*** Opening of THE RECORDS ***

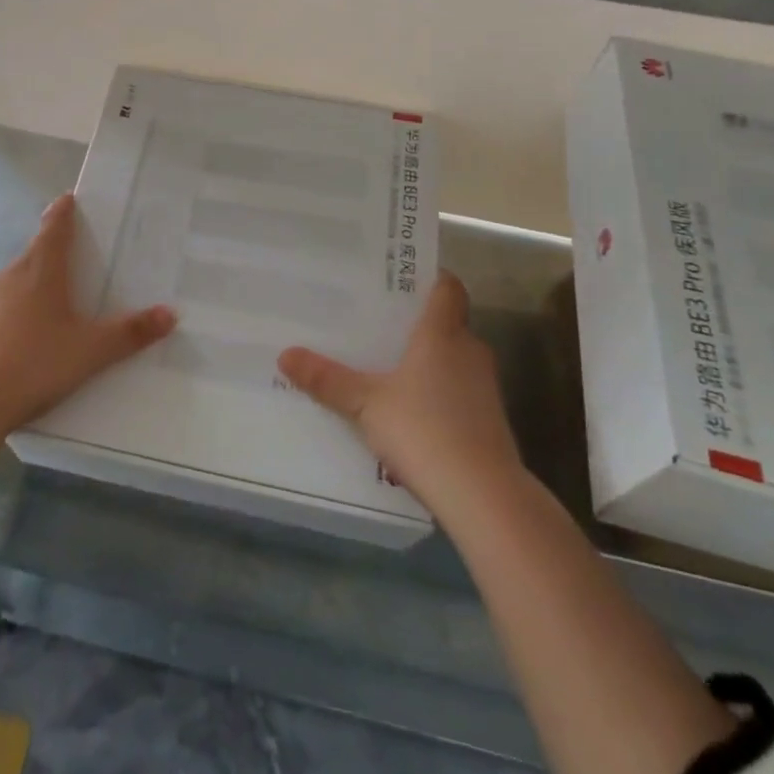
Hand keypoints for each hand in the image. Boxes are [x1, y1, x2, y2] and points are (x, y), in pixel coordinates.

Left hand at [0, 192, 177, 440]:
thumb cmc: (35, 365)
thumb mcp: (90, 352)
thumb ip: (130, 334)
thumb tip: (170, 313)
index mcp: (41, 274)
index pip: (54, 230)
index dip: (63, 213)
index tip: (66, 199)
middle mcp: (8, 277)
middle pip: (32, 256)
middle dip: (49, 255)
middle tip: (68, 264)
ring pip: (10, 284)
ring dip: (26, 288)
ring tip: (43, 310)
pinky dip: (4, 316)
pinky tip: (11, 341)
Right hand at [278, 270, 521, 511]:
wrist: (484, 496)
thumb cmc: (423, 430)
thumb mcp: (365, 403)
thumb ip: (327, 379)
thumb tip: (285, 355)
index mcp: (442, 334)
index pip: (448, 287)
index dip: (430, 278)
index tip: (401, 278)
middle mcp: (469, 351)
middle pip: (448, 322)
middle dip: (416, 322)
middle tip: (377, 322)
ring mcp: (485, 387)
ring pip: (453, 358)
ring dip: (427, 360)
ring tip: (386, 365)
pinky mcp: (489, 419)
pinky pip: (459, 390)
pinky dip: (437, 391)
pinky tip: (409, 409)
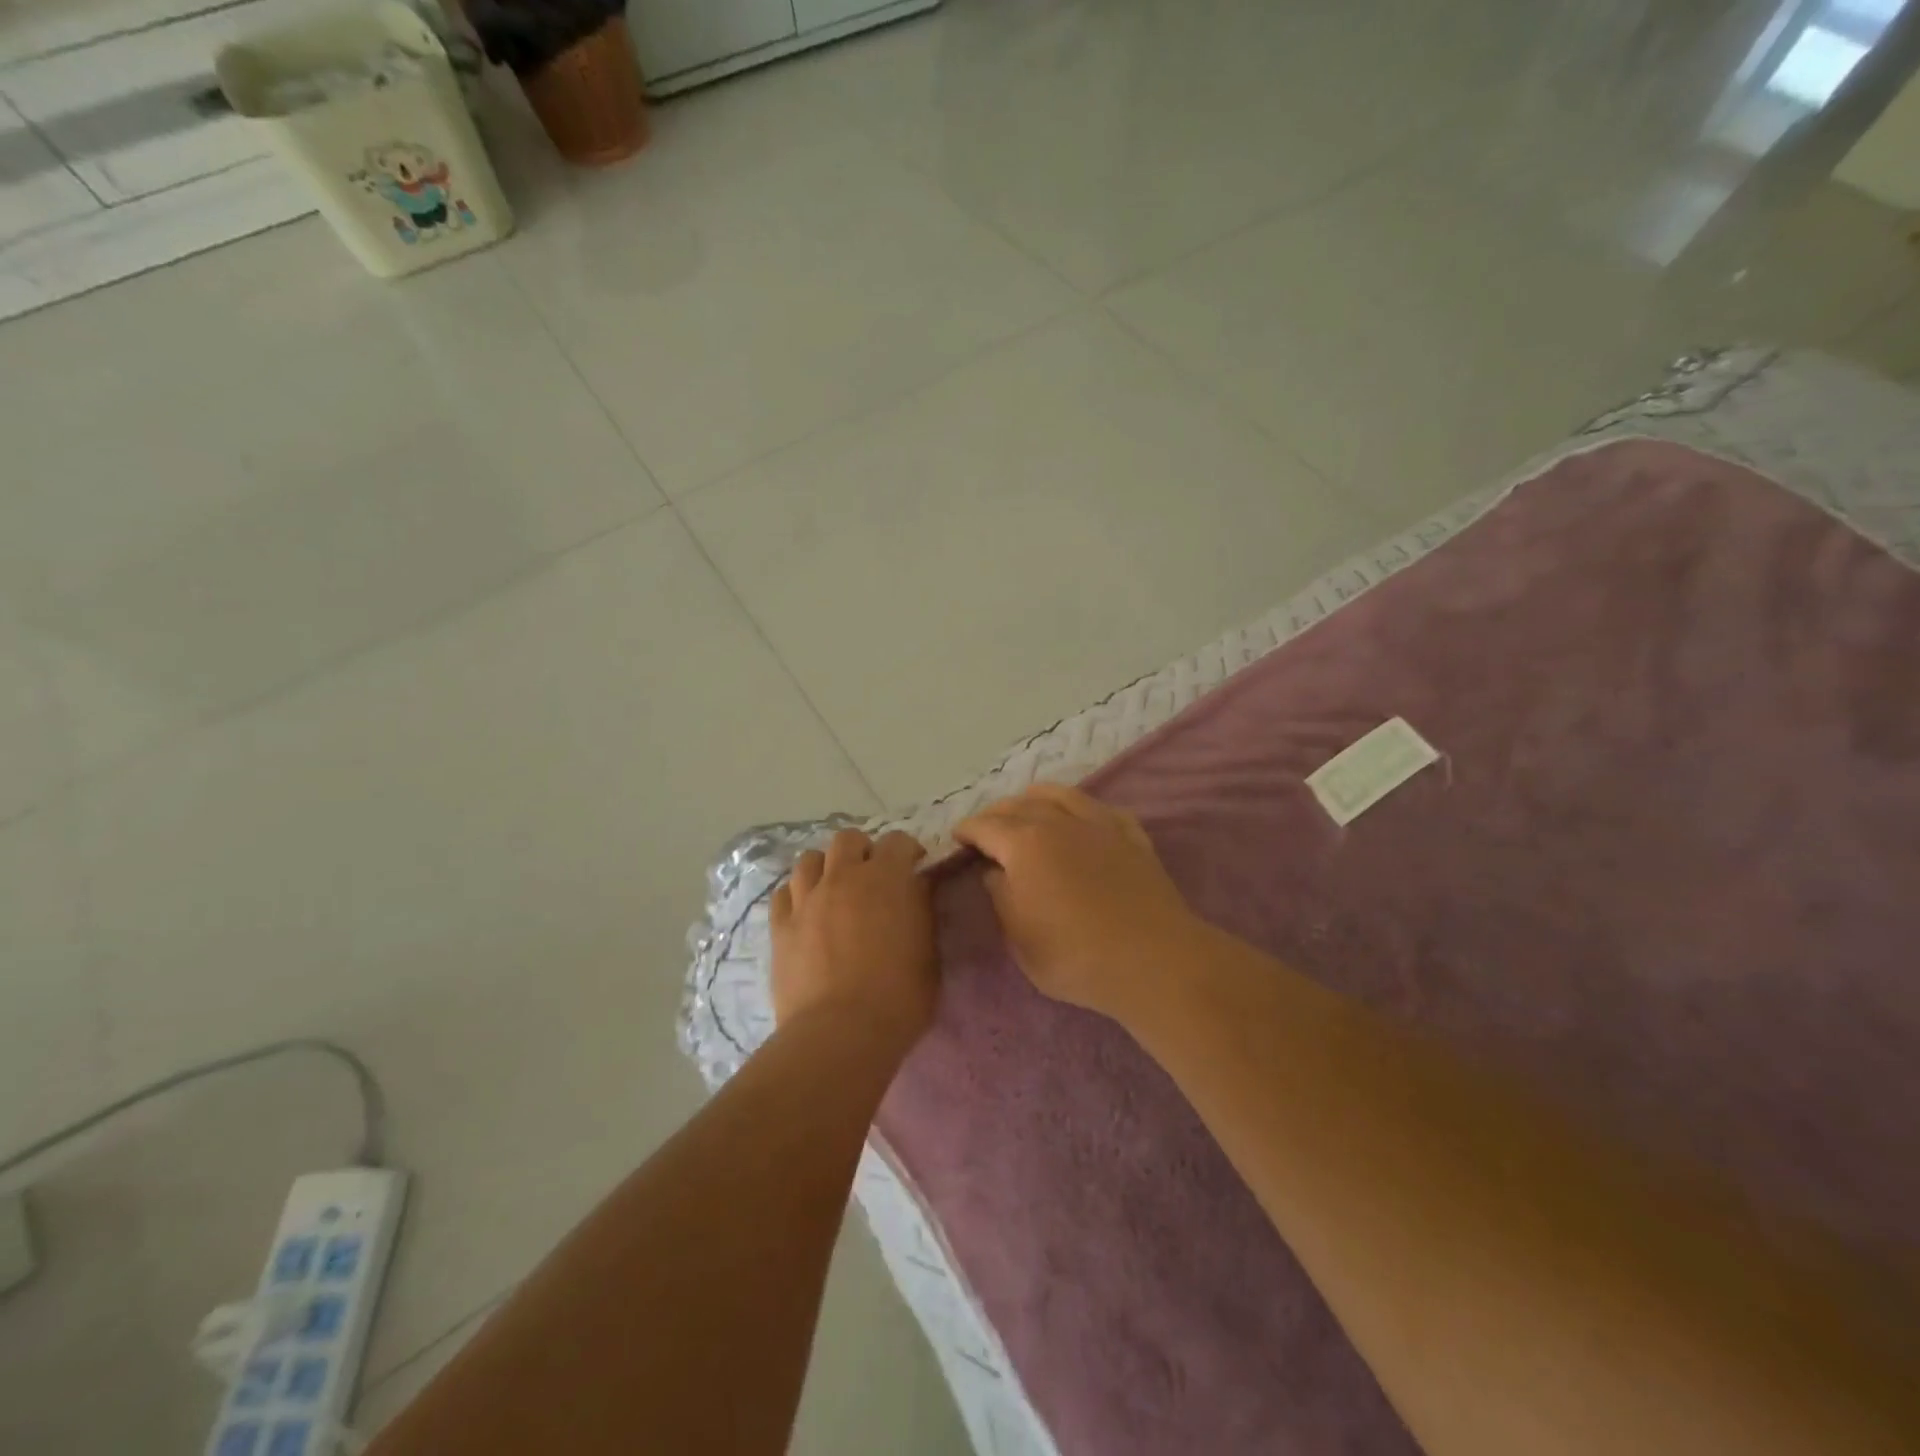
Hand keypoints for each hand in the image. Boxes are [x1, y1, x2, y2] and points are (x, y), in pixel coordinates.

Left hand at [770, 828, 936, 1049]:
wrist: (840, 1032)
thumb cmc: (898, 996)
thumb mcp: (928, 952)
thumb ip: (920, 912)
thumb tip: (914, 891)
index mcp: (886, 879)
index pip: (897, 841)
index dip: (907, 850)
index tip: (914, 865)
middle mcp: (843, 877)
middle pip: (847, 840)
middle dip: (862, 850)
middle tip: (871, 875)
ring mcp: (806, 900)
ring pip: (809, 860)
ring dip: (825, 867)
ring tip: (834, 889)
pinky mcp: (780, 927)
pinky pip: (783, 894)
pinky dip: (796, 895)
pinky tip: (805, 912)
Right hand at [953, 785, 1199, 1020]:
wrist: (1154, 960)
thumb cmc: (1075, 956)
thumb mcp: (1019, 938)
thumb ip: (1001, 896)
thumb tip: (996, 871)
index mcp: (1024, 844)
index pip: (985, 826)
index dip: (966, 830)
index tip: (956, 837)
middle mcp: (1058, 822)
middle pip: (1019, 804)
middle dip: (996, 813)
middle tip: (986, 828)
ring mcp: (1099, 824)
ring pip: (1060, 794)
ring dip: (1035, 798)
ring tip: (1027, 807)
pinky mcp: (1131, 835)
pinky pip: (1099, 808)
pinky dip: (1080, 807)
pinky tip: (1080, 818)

*** Close of THE RECORDS ***
*** Opening of THE RECORDS ***

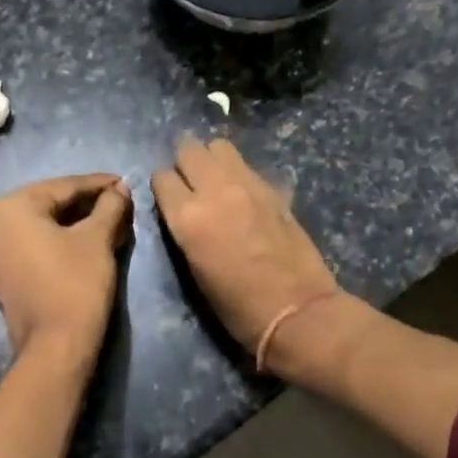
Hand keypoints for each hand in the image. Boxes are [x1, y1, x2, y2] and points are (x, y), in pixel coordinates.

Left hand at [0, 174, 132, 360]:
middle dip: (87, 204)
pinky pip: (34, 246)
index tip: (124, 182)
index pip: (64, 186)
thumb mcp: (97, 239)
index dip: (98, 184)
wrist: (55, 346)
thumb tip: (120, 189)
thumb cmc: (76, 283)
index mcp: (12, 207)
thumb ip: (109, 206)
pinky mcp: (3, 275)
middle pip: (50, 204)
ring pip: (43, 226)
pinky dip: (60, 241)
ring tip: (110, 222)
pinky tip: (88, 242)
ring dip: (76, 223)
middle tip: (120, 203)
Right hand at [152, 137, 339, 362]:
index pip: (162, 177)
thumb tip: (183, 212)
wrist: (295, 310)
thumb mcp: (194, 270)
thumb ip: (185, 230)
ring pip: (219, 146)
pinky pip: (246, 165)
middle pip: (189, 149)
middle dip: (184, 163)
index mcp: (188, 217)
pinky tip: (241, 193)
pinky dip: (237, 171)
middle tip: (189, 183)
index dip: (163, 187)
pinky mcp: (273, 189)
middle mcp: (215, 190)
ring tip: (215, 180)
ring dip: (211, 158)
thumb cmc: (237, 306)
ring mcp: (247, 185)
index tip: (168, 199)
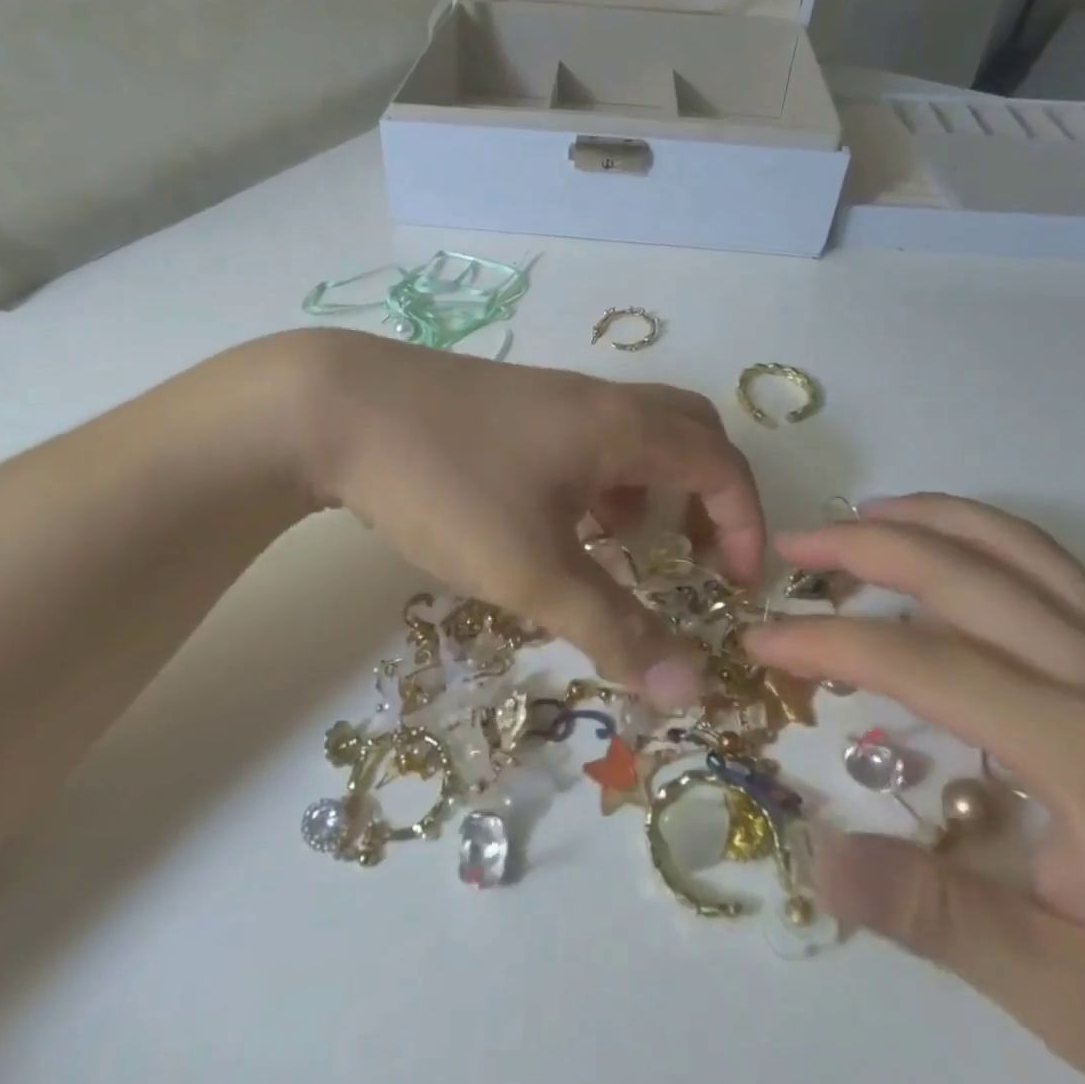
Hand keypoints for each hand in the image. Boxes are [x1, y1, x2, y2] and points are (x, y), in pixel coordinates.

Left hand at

*** Close of THE RECORDS ***
*** Opening of THE RECORDS ***

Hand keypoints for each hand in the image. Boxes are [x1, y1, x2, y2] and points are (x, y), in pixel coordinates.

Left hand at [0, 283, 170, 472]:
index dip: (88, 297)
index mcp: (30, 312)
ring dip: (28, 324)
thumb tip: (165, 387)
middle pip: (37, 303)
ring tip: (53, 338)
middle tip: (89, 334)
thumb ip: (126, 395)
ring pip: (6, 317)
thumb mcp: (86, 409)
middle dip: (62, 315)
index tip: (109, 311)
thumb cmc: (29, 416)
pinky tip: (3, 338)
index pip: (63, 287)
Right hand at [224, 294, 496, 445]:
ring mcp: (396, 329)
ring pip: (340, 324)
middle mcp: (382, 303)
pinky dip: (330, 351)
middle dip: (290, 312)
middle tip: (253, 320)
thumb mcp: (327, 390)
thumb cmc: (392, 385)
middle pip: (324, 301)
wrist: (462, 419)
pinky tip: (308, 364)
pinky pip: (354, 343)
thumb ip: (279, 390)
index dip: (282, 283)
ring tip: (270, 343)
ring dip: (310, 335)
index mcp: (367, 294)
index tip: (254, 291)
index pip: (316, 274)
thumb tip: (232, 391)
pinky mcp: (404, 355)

*** Close of THE RECORDS ***

ABOUT THIS EXERCISE:
The lines above from the one with "ring mcp: (1099, 824)" through the one with "pinky tip: (1080, 818)" are to be duplicated exactly, ends included, with nothing added.

WORKED SOLUTION:
ring mcp: (1099, 824)
ring pip: (1060, 794)
ring dip: (1035, 798)
ring tip: (1027, 807)
pinky mcp: (1131, 835)
pinky pip: (1099, 808)
pinky dip: (1080, 807)
pinky tip: (1080, 818)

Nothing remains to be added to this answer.